Ascending pathways
De centrale auditieve banen strekken zich uit van de medulla naar de hersenschors. Zij bestaan uit een reeks kernen (groepen zenuwcellen in het centrale zenuwstelsel, vergelijkbaar met een perifeer ganglion) die met elkaar verbonden zijn door vezelkanalen die bestaan uit hun axonen (processen die signalen wegvoeren van de cellichamen). Deze complexe keten van zenuwcellen helpt bij het verwerken en doorgeven van auditieve informatie, gecodeerd in de vorm van zenuwimpulsen, rechtstreeks naar de hoogste cerebrale niveaus in de cortex van de hersenen. Tot op zekere hoogte worden verschillende eigenschappen van de auditieve stimulus overgebracht langs verschillende parallelle paden. Deze overdrachtsmethode, die ook door andere zintuiglijke systemen wordt gebruikt, biedt het centrale zenuwstelsel de mogelijkheid verschillende eigenschappen van één enkele auditieve prikkel te analyseren, waarbij sommige informatie op lage niveaus en andere informatie op hogere niveaus wordt verwerkt. Op lagere niveaus wordt informatie over toonhoogte, luidheid en lokalisatie van geluiden verwerkt, en worden passende reacties, zoals het samentrekken van de intra-aurale spieren, het draaien van de ogen en het hoofd, of bewegingen van het lichaam als geheel, geïnitieerd.

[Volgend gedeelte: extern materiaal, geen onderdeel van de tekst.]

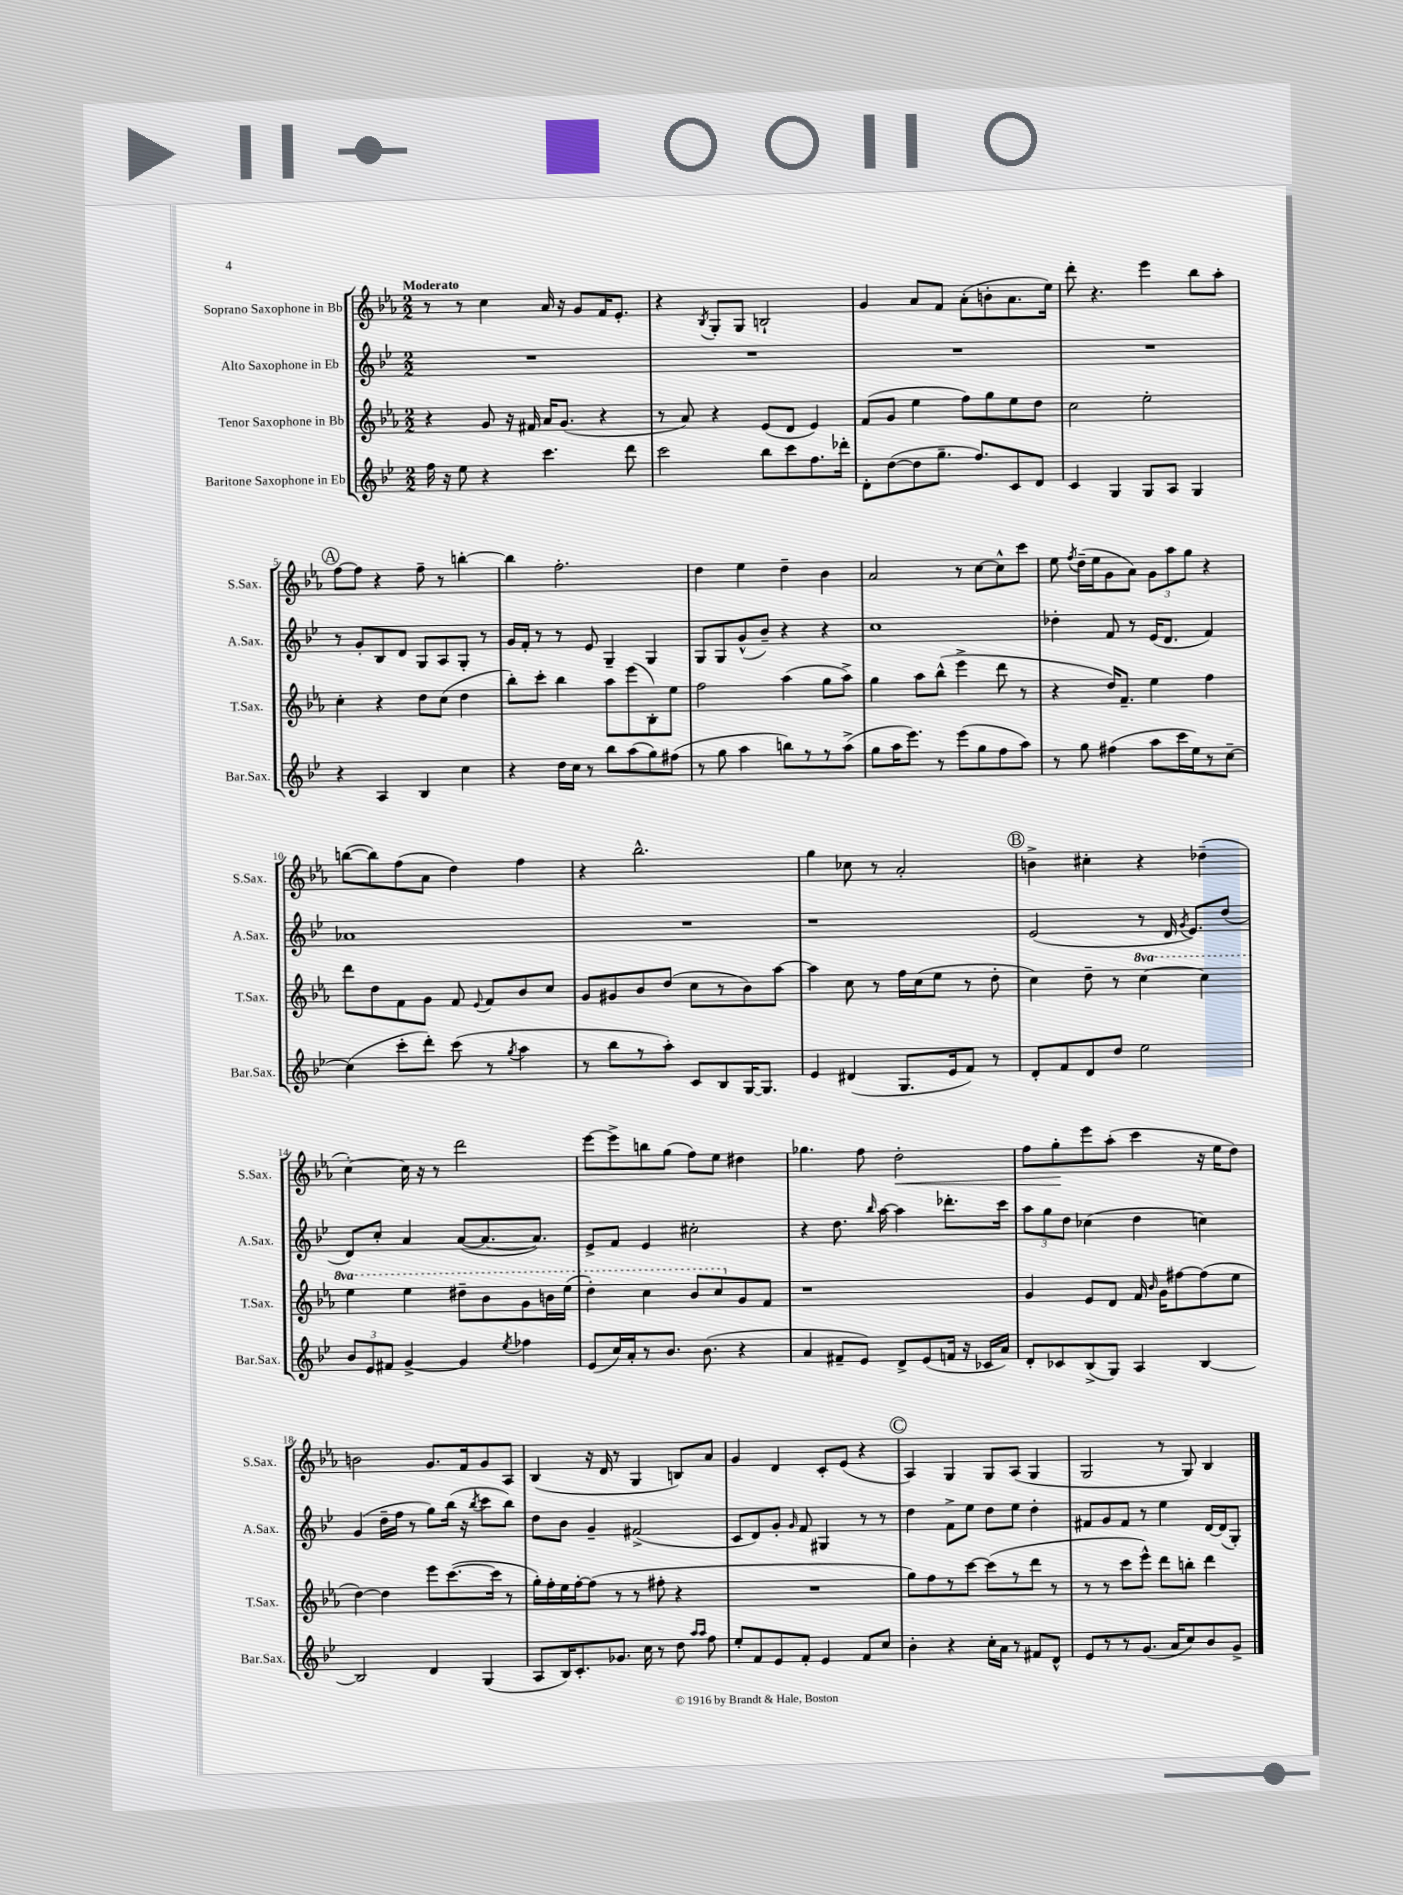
<<
\new StaffGroup <<
\new Staff = "s0" \with { instrumentName = "Soprano Saxophone in Bb" shortInstrumentName = "S.Sax." } {
    \clef treble \key ees \major \numericTimeSignature \time 2/2 \tempo "Moderato"
    \autoBeamOff r8 r8 c''4 aes'16 r16 g'8[ f'16 ees'8.]-. |
    r4 \acciaccatura { bes8 } g8[-. g8] b2-! |
    g'4 aes'8[ f'8] aes'8[-.( b'8-. aes'8. ees''16]) |
    d'''8-. r4. ees'''4 bes''8[ aes''8]-. |
    \mark \markup { \circle "A" } f''8[~ f''8] r4 f''8-- r8 b''4~-. |
    b''4 f''2.-. |
    d''4 ees''4 d''4-- bes'4 |
    aes'2 r8 c''8[~ c''8-^ c'''8] |
    ees''8 \acciaccatura { f''8 } d''16[--( ees''16 g'8 aes'8]) \tuplet 3/2 { g'8[ aes''8 g''8] } r4 |
    b''8[~( b''8) f''8( aes'8] d''4) f''4 |
    r4 bes''2.-^ |
    g''4 ces''8 r8 aes'2-. |
    \mark \markup { \circle "B" } b'4-> cis''4-. r4 des''4--( |
    c''4~-.) c''16 r16 r8 d'''2 |
    ees'''8[~ ees'''8-> b''8 g''8]( f''8[) ees''8] dis''4 |
    ges''4. f''8 d''2-.\< |
    f''8[ g''8-.\! ees'''8 aes''8]-.( c'''4 r16 ees''16[ d''8]) |
    b'2 g'8.[ f'16 g'8 aes8] |
    bes4( r16 d'16 r8 g4 b8[) aes'8] |
    g'4 d'4 c'8[-. ees'8]( r4 |
    \mark \markup { \circle "C" } aes4) g4 g8[ aes8]( g4 |
    g2 r8 g8) bes4 \bar "|." |
}
\new Staff = "s1" \with { instrumentName = "Alto Saxophone in Eb" shortInstrumentName = "A.Sax." } {
    \clef treble \key bes \major \numericTimeSignature \time 2/2
    \autoBeamOff R1 |
    R1 |
    R1 |
    R1 |
    \mark \markup { \circle "A" } r8 g'8[-. bes8 d'8] g8[ a8 g8]-. r8 |
    g'16[ f'16]-. r8 r8 ees'8 g4-- g4 |
    g8[ g8 g'8-^( bes'8]--) r4 r4 |
    c''1 |
    des''4-. f'8 r8 ees'16[( d'8.] f'4) |
    aes'1 |
    R1 |
    r1 |
    \mark \markup { \circle "B" } ees'2( r8 d'16 \acciaccatura { g'8 } ees'8.[) d''8]( |
    d'8[) c''8]-. a'4 a'8[~( a'8.~ a'8.]) |
    ees'8[-> f'8] ees'4 cis''2-. |
    r4 d''8. \grace { bes''16 } a''16~ a''4 des'''8.[-. c'''16] |
    \tuplet 3/2 { a''8[ g''8 d''8] } ces''4( d''4 c''4) |
    g'4( d''16[-- f''16] r8 g''8[) bes''16]( r16 \acciaccatura { bes''8 } c'''8[ bes''8]) |
    d''8[ bes'8] g'4-- fis'2->( |
    c'8[ d'8) g'8]-. \grace { g'16 } f'8 gis4 r8 r8 |
    \mark \markup { \circle "C" } d''4 f'8[-> ees''8] d''8[ ees''8] d''4-. |
    fis'8[ g'8 fis'8] r8 ees''4 d'16[~ d'16( g8]-.) \bar "|." |
}
\new Staff = "s2" \with { instrumentName = "Tenor Saxophone in Bb" shortInstrumentName = "T.Sax." } {
    \clef treble \key ees \major \numericTimeSignature \time 2/2 \set Staff.ottavationMarkups = #ottavation-simple-ordinals
    \autoBeamOff r4 g'8 r16 fis'16 aes'16[ g'8.]( r4 |
    r8 aes'8) r4 ees'8[( d'8] ees'4) |
    f'8[( g'8] ees''4 f''8[) g''8 ees''8 d''8] |
    c''2 ees''2-. |
    \mark \markup { \circle "A" } c''4-. r4 d''8[ c''8]( d''4 |
    bes''8[-.) c'''8]-. bes''4 aes''8[ ees'''8( bes8-.) ees''8] |
    f''2 aes''4( g''8[ aes''8]->) |
    g''4 aes''8[ bes''8]-^( ees'''4-> d'''8 r8 |
    r4 d''16[) f'8.]-- ees''4 f''4 |
    d'''8[ d''8 f'8 g'8] f'8 \appoggiatura { ees'8 } f'8[ bes'8 c''8] |
    g'8[ gis'8 bes'8 d''8]( c''8[ r8 bes'8) aes''8]~ |
    aes''4 c''8 r8 f''16[ c''16( ees''8] r8 d''8-. |
    \mark \markup { \circle "B" } c''4) d''8-- r8 \ottava #1 c'''4~ c'''4 |
    ees'''4 ees'''4 dis'''8[-- bes''8 g''8 b''16 ees'''16]( |
    d'''4-.) c'''4 bes''8[ c'''8 \ottava #0 g'8 f'8] |
    r1 |
    g'4 ees'8[ d'8] f'16 \grace { bes'16 } g'16[ fis''8~ fis''8( ees''8] |
    d''4~) d''4 ees'''8[ c'''8.~( c'''16] r8 |
    g''16[-.) f''16-. ees''16 f''16~-. f''8]( r8 r8 fis''8-. r4 |
    R1 |
    \mark \markup { \circle "C" } g''8[) f''8 r8 c'''8]~ c'''8[( r8 d'''8] r8 |
    r8 r8 c'''8[ ees'''8]-^) d'''8[ b''8]-. d'''4 \bar "|." |
}
\new Staff = "s3" \with { instrumentName = "Baritone Saxophone in Eb" shortInstrumentName = "Bar.Sax." } {
    \clef treble \key bes \major \numericTimeSignature \time 2/2
    \autoBeamOff f''16 r16 ees''8 r4 c'''4. d'''8 |
    c'''2 bes''8[ c'''8 f''8. des'''16]-. |
    d'8[-. d''8~( d''8 g''8.]-- f''8.[) c'8 d'8] |
    c'4 g4 g8[ a8] g4 |
    \mark \markup { \circle "A" } r4 a4 bes4 c''4 |
    r4 d''16[ c''16] r8 bes''8[ a''8( g''8) fis''8]( |
    r8 g''8 a''4 b''8[) r8 r8 a''8]->( |
    g''8[ a''16 ees'''8.]) r8 ees'''8[( g''8 f''8 a''8]) |
    r8 g''8 fis''4( a''8[ c'''16 ees''16) r8 c''8]~-- |
    c''4( c'''8[-. d'''8]-.) c'''8( r8 \acciaccatura { g''8 } a''4 |
    r8 bes''8[ r8 a''8]-.) c'8[ bes8 g16~ g8.] |
    ees'4 dis'4( g8.[ ees'16 f'8]) r8 |
    \mark \markup { \circle "B" } d'8[-. f'8 d'8 d''8] ees''2 |
    \tuplet 3/2 { bes'8[ ees'8 fis'8] } g'4~-> g'4 \acciaccatura { ees''8 } fes''4 |
    ees'8[( c''16) a'16-. r8 bes'8.] bes'8.( r4 |
    a'4 fis'8[-- ees'8]) d'8[-> ees'8( f'16] r16 ces'16[ a'16]) |
    d'8[-. ces'8 bes8->( g8]) a4 bes4~ |
    bes2 d'4 g4( |
    a8[ bes16) c'8.-. ges'8.] c''16 r8 d''8 \grace { a''16[ a''16] } f''8 |
    ees''8[-. f'8 ees'8 f'8]-. ees'4 f'8[ c''8] |
    \mark \markup { \circle "C" } bes'4-. r4 c''16[-. a'16] r8 fis'8[ d'8]-^ |
    ees'8[ r8 r8 g'8.]( a'16[ c''8) bes'8 g'8]-> \bar "|." |
}
>>
>>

In het medulla oblongata eindigen de vezels van de cochleaire zenuw wanneer zij een verzameling zenuwcellen bereiken die de cochleaire kern wordt genoemd. De cochleaire kern bestaat uit verschillende celtypes en is verdeeld in de dorsale en ventrale cochleaire kern. Elke cochleaire zenuwvezel vertakt zich in de cochleaire kern en zendt één tak naar de dorsale en de andere tak naar de ventrale cochleaire kern.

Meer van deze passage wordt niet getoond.